__REQUIRED ACTION__.
Each line of the listing that includes the string "Document" is to be identified and copied.

__EXERCISE DATA__.
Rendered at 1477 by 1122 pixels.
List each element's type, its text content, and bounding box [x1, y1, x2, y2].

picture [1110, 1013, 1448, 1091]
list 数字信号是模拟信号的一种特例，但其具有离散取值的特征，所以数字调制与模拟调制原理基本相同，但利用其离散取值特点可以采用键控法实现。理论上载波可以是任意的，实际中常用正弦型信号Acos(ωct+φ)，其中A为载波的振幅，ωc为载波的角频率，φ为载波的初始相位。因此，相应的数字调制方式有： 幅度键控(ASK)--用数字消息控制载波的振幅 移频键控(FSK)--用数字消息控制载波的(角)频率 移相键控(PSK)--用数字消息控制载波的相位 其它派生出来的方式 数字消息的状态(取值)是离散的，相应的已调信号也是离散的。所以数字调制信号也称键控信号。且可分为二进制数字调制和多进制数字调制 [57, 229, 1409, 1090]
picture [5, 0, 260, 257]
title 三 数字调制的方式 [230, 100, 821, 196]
--
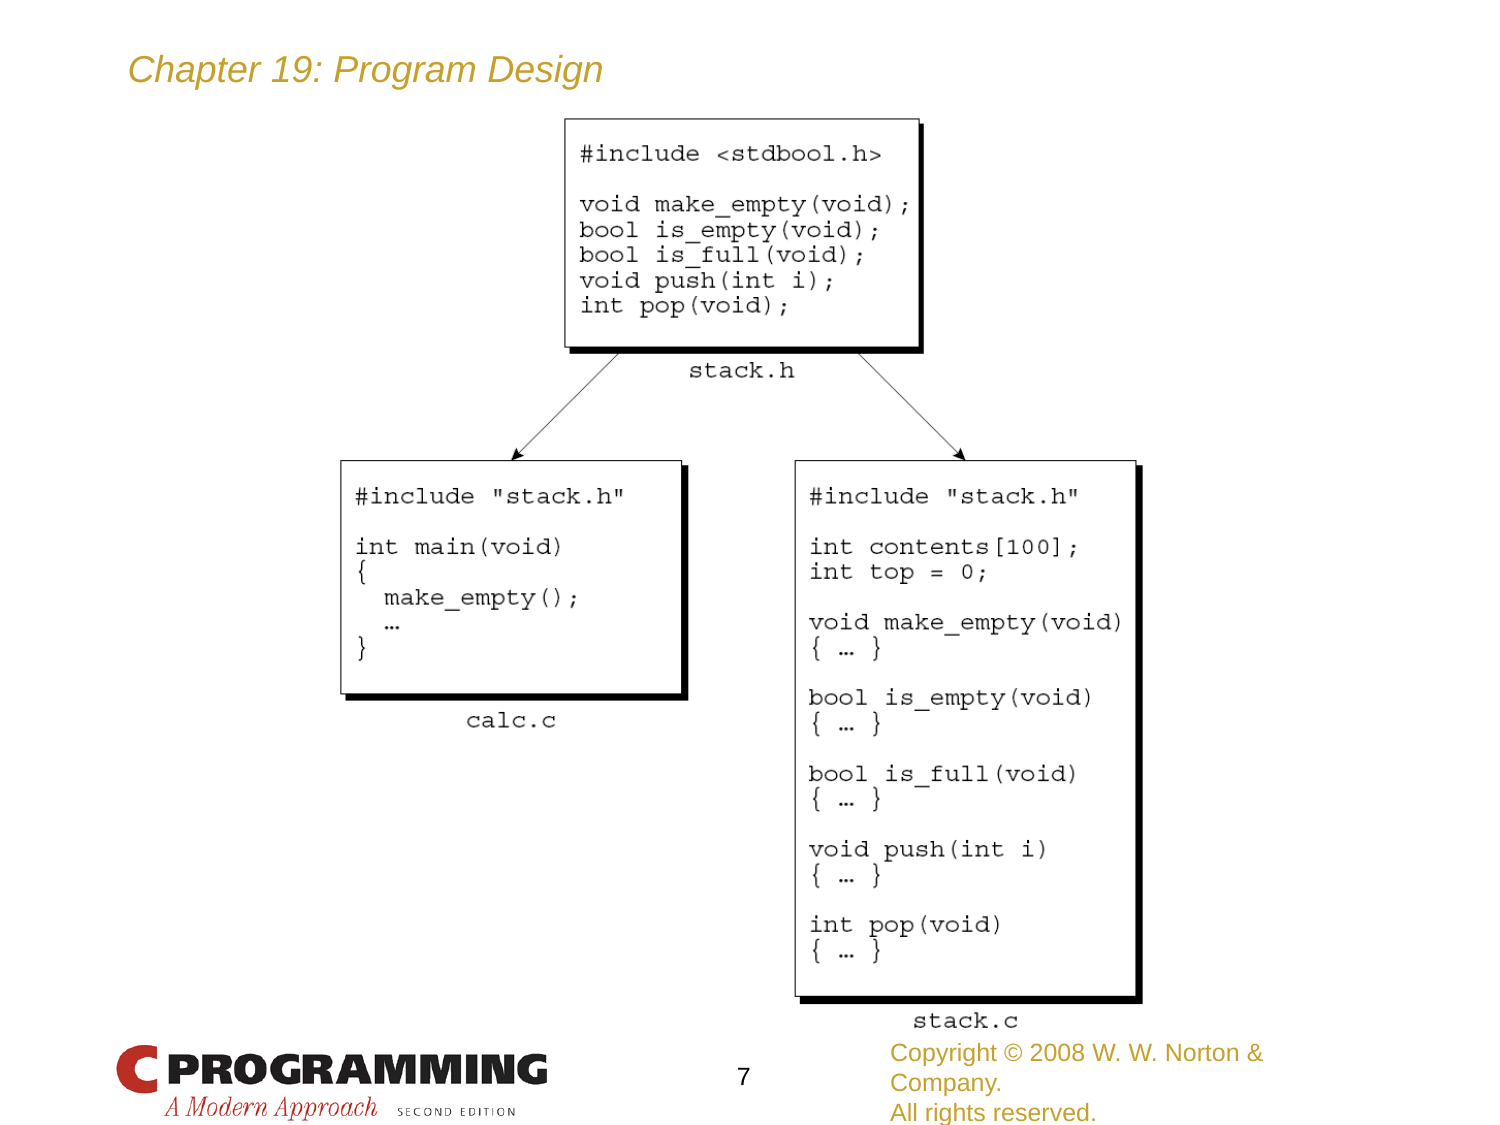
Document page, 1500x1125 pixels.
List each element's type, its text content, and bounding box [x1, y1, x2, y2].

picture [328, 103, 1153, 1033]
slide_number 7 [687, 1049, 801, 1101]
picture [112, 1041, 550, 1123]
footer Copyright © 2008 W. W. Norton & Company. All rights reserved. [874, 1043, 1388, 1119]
---
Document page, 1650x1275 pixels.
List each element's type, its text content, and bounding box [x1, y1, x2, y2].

__ANSWER SECTION__.
Document page, 1500x1125 pixels.
Document page, 1650x1275 pixels.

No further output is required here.